**Required work**
Repeat the entire listing exactly. Omit all pictures.

----

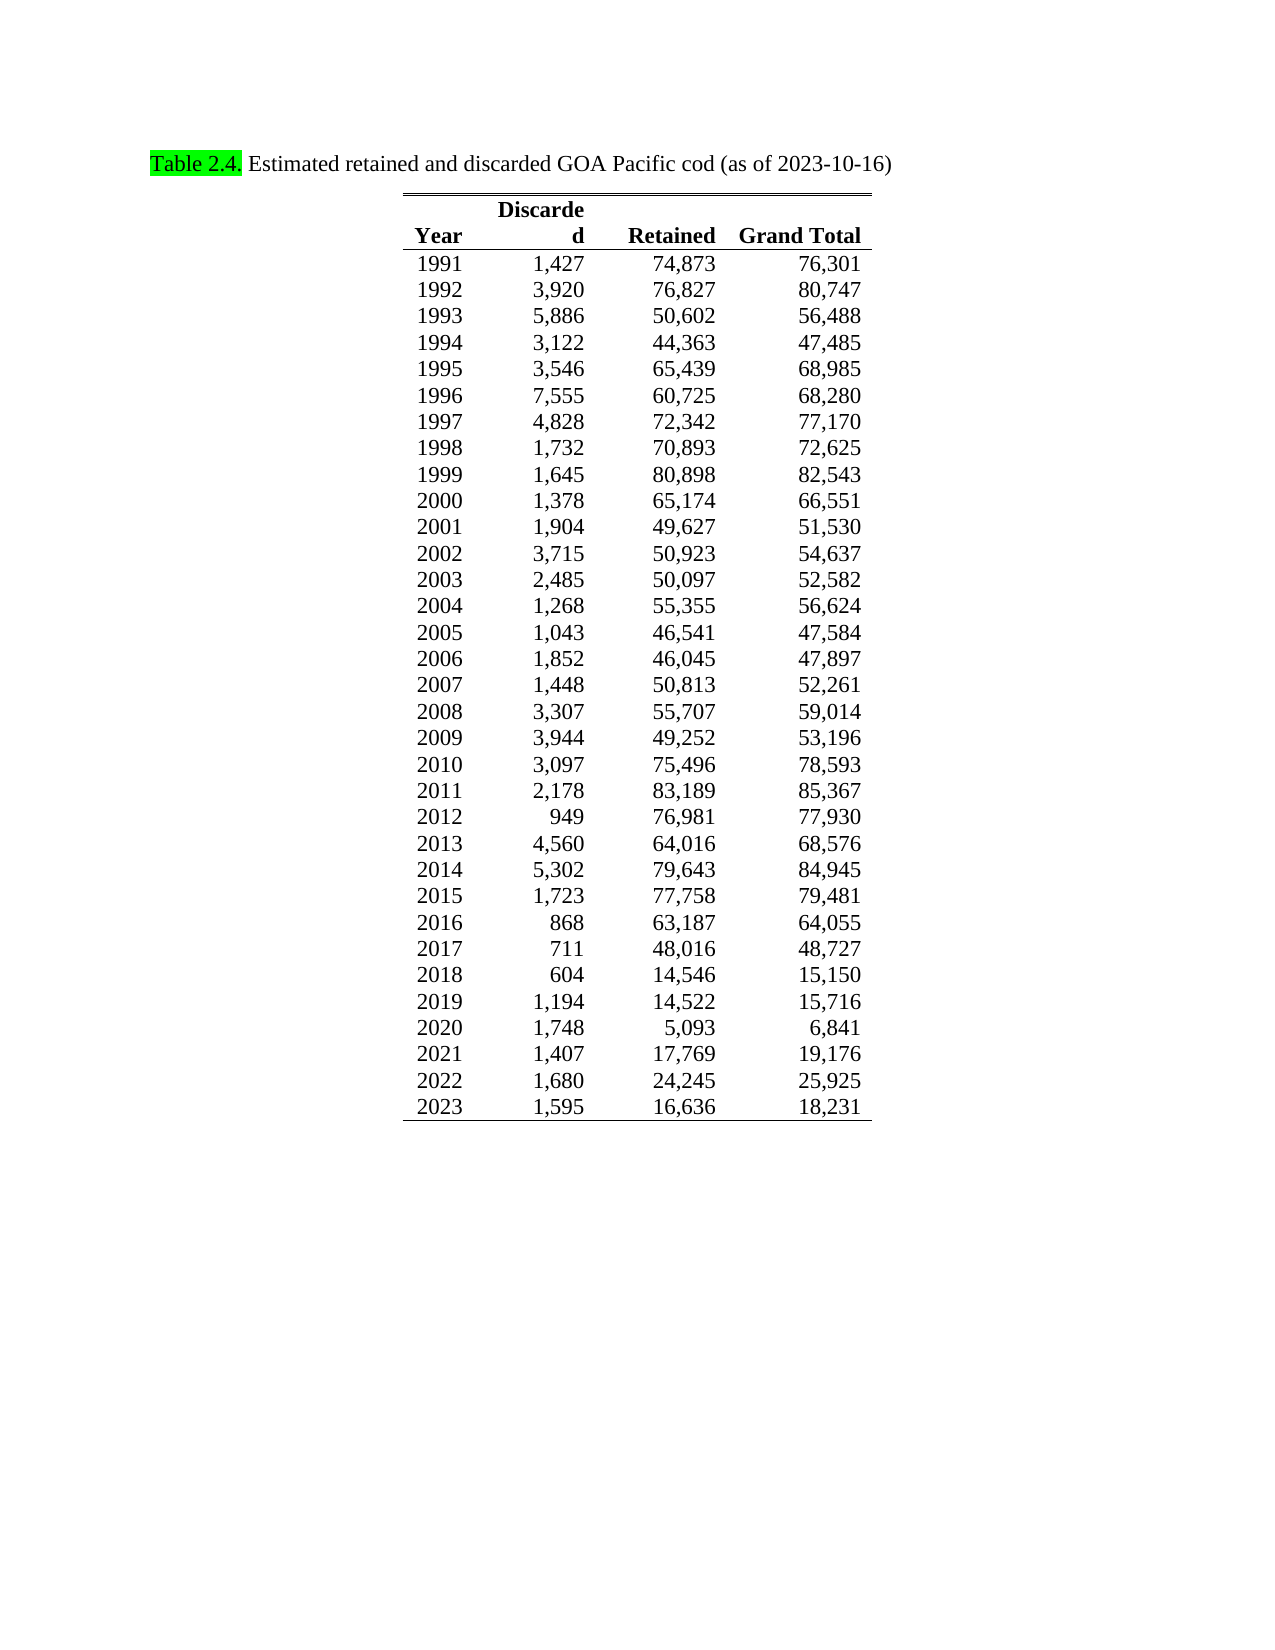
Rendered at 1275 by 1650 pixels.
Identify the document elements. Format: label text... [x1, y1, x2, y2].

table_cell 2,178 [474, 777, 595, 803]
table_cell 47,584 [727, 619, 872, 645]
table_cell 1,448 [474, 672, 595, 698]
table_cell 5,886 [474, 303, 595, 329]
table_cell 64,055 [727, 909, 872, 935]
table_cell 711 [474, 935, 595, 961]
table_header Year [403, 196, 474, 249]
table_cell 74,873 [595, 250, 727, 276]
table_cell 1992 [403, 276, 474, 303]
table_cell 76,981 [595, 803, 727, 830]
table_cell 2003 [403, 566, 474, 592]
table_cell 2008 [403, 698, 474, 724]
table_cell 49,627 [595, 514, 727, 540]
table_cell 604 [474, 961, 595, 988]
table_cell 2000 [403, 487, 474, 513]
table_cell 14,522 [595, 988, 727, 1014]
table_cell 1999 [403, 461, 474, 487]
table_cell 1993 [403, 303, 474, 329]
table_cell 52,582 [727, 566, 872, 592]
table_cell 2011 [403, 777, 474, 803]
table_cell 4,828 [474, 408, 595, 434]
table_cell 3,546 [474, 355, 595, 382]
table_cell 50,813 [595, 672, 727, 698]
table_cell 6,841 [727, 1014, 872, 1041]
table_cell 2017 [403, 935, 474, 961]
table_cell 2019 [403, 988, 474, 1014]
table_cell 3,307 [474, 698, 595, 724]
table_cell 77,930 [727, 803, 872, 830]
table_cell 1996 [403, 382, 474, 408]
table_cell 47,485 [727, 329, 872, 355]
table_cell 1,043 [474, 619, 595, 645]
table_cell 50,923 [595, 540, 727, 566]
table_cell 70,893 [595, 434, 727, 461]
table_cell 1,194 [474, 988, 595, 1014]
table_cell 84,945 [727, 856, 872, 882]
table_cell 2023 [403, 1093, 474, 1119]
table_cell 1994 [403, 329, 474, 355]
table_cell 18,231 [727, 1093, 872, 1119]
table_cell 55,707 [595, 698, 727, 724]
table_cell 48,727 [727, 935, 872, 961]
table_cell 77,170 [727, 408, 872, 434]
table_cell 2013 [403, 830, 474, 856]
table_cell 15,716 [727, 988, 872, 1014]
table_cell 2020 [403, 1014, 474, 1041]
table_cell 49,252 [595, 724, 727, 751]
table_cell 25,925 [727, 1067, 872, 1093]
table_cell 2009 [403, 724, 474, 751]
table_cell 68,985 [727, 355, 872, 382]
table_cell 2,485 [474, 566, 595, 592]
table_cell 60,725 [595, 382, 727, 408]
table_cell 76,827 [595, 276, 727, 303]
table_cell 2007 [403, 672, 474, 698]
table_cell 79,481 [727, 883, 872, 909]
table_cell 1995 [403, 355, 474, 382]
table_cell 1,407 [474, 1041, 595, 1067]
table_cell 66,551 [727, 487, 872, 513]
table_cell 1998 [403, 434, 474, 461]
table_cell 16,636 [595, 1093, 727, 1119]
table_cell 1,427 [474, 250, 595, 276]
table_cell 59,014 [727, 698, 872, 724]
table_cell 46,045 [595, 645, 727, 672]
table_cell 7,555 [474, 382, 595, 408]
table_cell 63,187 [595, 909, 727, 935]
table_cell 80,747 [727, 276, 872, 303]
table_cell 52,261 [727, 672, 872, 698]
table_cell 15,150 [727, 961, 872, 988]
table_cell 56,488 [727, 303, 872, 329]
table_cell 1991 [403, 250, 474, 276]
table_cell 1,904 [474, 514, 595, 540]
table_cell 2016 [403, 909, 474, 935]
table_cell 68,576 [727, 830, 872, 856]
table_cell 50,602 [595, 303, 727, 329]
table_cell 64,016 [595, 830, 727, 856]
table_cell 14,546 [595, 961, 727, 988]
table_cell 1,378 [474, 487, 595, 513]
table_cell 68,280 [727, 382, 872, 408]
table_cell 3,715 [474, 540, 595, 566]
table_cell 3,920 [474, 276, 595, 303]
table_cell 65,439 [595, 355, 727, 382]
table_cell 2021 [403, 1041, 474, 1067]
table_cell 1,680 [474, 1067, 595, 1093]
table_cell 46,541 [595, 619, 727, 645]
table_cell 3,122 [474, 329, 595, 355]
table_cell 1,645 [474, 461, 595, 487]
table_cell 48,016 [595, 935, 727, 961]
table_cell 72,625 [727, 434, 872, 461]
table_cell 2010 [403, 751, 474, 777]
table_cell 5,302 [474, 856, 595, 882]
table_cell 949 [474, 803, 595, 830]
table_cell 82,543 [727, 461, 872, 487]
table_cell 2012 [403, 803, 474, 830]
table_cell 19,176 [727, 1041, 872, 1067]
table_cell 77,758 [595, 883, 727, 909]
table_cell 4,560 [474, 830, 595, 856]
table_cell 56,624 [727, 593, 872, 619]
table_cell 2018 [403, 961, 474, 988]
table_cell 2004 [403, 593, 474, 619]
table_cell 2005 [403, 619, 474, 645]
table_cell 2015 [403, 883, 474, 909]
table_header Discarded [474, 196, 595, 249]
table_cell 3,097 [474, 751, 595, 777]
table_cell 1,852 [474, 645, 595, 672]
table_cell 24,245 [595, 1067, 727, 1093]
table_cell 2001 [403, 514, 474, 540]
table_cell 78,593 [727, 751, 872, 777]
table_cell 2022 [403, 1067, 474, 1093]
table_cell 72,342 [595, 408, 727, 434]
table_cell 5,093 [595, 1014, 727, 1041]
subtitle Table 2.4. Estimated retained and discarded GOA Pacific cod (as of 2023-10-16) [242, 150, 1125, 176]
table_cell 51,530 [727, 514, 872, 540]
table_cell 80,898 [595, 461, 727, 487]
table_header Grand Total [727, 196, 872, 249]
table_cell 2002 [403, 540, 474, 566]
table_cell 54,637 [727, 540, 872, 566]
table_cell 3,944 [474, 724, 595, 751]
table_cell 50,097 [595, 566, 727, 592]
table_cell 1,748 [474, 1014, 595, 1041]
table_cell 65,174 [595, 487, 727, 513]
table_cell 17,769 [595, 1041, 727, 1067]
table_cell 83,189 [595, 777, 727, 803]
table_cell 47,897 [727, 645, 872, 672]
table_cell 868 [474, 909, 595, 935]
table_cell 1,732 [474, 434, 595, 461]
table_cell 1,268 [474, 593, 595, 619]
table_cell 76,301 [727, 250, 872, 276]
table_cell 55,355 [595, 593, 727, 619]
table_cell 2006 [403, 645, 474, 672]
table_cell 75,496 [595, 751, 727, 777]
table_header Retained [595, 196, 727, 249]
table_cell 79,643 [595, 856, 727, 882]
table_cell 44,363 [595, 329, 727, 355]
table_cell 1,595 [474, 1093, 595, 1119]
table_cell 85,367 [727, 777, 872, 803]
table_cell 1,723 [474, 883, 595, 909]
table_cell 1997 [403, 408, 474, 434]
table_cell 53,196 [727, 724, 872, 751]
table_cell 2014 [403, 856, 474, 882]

----

**Exercise result**
Rendered at 1275 by 1650 pixels.
Identify the document elements. Format: label text... [x1, y1, x2, y2].

table_cell 2,178 [474, 777, 595, 803]
table_cell 47,584 [727, 619, 872, 645]
table_cell 1,448 [474, 672, 595, 698]
table_cell 5,886 [474, 303, 595, 329]
table_cell 64,055 [727, 909, 872, 935]
table_cell 711 [474, 935, 595, 961]
table_header Year [403, 196, 474, 249]
table_cell 74,873 [595, 250, 727, 276]
table_cell 1992 [403, 276, 474, 303]
table_cell 76,981 [595, 803, 727, 830]
table_cell 2003 [403, 566, 474, 592]
table_cell 2008 [403, 698, 474, 724]
table_cell 49,627 [595, 514, 727, 540]
table_cell 604 [474, 961, 595, 988]
table_cell 2000 [403, 487, 474, 513]
table_cell 14,522 [595, 988, 727, 1014]
table_cell 1999 [403, 461, 474, 487]
table_cell 1993 [403, 303, 474, 329]
table_cell 52,582 [727, 566, 872, 592]
table_cell 2011 [403, 777, 474, 803]
table_cell 4,828 [474, 408, 595, 434]
table_cell 3,546 [474, 355, 595, 382]
table_cell 50,813 [595, 672, 727, 698]
table_cell 6,841 [727, 1014, 872, 1041]
table_cell 2017 [403, 935, 474, 961]
table_cell 2019 [403, 988, 474, 1014]
table_cell 3,307 [474, 698, 595, 724]
table_cell 77,930 [727, 803, 872, 830]
table_cell 1996 [403, 382, 474, 408]
table_cell 47,485 [727, 329, 872, 355]
table_cell 1,043 [474, 619, 595, 645]
table_cell 50,923 [595, 540, 727, 566]
table_cell 70,893 [595, 434, 727, 461]
table_cell 1,194 [474, 988, 595, 1014]
table_cell 84,945 [727, 856, 872, 882]
table_cell 2023 [403, 1093, 474, 1119]
table_cell 1994 [403, 329, 474, 355]
table_cell 18,231 [727, 1093, 872, 1119]
table_cell 55,707 [595, 698, 727, 724]
table_cell 48,727 [727, 935, 872, 961]
table_cell 77,170 [727, 408, 872, 434]
table_cell 2013 [403, 830, 474, 856]
table_cell 15,716 [727, 988, 872, 1014]
table_cell 2020 [403, 1014, 474, 1041]
table_cell 49,252 [595, 724, 727, 751]
table_cell 25,925 [727, 1067, 872, 1093]
table_cell 2009 [403, 724, 474, 751]
table_cell 68,985 [727, 355, 872, 382]
table_cell 2,485 [474, 566, 595, 592]
table_cell 60,725 [595, 382, 727, 408]
table_cell 76,827 [595, 276, 727, 303]
table_cell 2007 [403, 672, 474, 698]
table_cell 79,481 [727, 883, 872, 909]
table_cell 1995 [403, 355, 474, 382]
table_cell 1,407 [474, 1041, 595, 1067]
table_cell 66,551 [727, 487, 872, 513]
table_cell 1998 [403, 434, 474, 461]
table_cell 16,636 [595, 1093, 727, 1119]
table_cell 1,427 [474, 250, 595, 276]
table_cell 59,014 [727, 698, 872, 724]
table_cell 46,045 [595, 645, 727, 672]
table_cell 7,555 [474, 382, 595, 408]
table_cell 63,187 [595, 909, 727, 935]
table_cell 80,747 [727, 276, 872, 303]
table_cell 52,261 [727, 672, 872, 698]
table_cell 15,150 [727, 961, 872, 988]
table_cell 56,488 [727, 303, 872, 329]
table_cell 1991 [403, 250, 474, 276]
table_cell 1,904 [474, 514, 595, 540]
table_cell 2016 [403, 909, 474, 935]
table_cell 68,576 [727, 830, 872, 856]
table_cell 50,602 [595, 303, 727, 329]
table_cell 64,016 [595, 830, 727, 856]
table_cell 14,546 [595, 961, 727, 988]
table_cell 1,378 [474, 487, 595, 513]
table_cell 68,280 [727, 382, 872, 408]
table_cell 3,715 [474, 540, 595, 566]
table_cell 3,920 [474, 276, 595, 303]
table_cell 65,439 [595, 355, 727, 382]
table_cell 2021 [403, 1041, 474, 1067]
table_cell 1,680 [474, 1067, 595, 1093]
table_cell 46,541 [595, 619, 727, 645]
table_cell 3,122 [474, 329, 595, 355]
table_cell 1,645 [474, 461, 595, 487]
table_cell 48,016 [595, 935, 727, 961]
table_cell 72,625 [727, 434, 872, 461]
table_cell 2010 [403, 751, 474, 777]
table_cell 5,302 [474, 856, 595, 882]
table_cell 949 [474, 803, 595, 830]
table_cell 82,543 [727, 461, 872, 487]
table_cell 2012 [403, 803, 474, 830]
table_cell 19,176 [727, 1041, 872, 1067]
table_cell 77,758 [595, 883, 727, 909]
table_cell 4,560 [474, 830, 595, 856]
table_cell 56,624 [727, 593, 872, 619]
table_cell 2018 [403, 961, 474, 988]
table_cell 2004 [403, 593, 474, 619]
table_cell 2005 [403, 619, 474, 645]
table_cell 2015 [403, 883, 474, 909]
table_header Discarded [474, 196, 595, 249]
table_cell 3,097 [474, 751, 595, 777]
table_cell 1,852 [474, 645, 595, 672]
table_cell 24,245 [595, 1067, 727, 1093]
table_cell 2001 [403, 514, 474, 540]
table_cell 78,593 [727, 751, 872, 777]
table_cell 2022 [403, 1067, 474, 1093]
table_cell 72,342 [595, 408, 727, 434]
table_cell 5,093 [595, 1014, 727, 1041]
subtitle Table 2.4. Estimated retained and discarded GOA Pacific cod (as of 2023-10-16) [242, 150, 1125, 176]
table_cell 51,530 [727, 514, 872, 540]
table_cell 80,898 [595, 461, 727, 487]
table_header Grand Total [727, 196, 872, 249]
table_cell 2002 [403, 540, 474, 566]
table_cell 54,637 [727, 540, 872, 566]
table_cell 3,944 [474, 724, 595, 751]
table_cell 50,097 [595, 566, 727, 592]
table_cell 1,748 [474, 1014, 595, 1041]
table_cell 65,174 [595, 487, 727, 513]
table_cell 17,769 [595, 1041, 727, 1067]
table_cell 83,189 [595, 777, 727, 803]
table_cell 47,897 [727, 645, 872, 672]
table_cell 868 [474, 909, 595, 935]
table_cell 1,732 [474, 434, 595, 461]
table_cell 1,268 [474, 593, 595, 619]
table_cell 76,301 [727, 250, 872, 276]
table_cell 55,355 [595, 593, 727, 619]
table_cell 2006 [403, 645, 474, 672]
table_cell 75,496 [595, 751, 727, 777]
table_header Retained [595, 196, 727, 249]
table_cell 79,643 [595, 856, 727, 882]
table_cell 44,363 [595, 329, 727, 355]
table_cell 1,595 [474, 1093, 595, 1119]
table_cell 85,367 [727, 777, 872, 803]
table_cell 1,723 [474, 883, 595, 909]
table_cell 1997 [403, 408, 474, 434]
table_cell 53,196 [727, 724, 872, 751]
table_cell 2014 [403, 856, 474, 882]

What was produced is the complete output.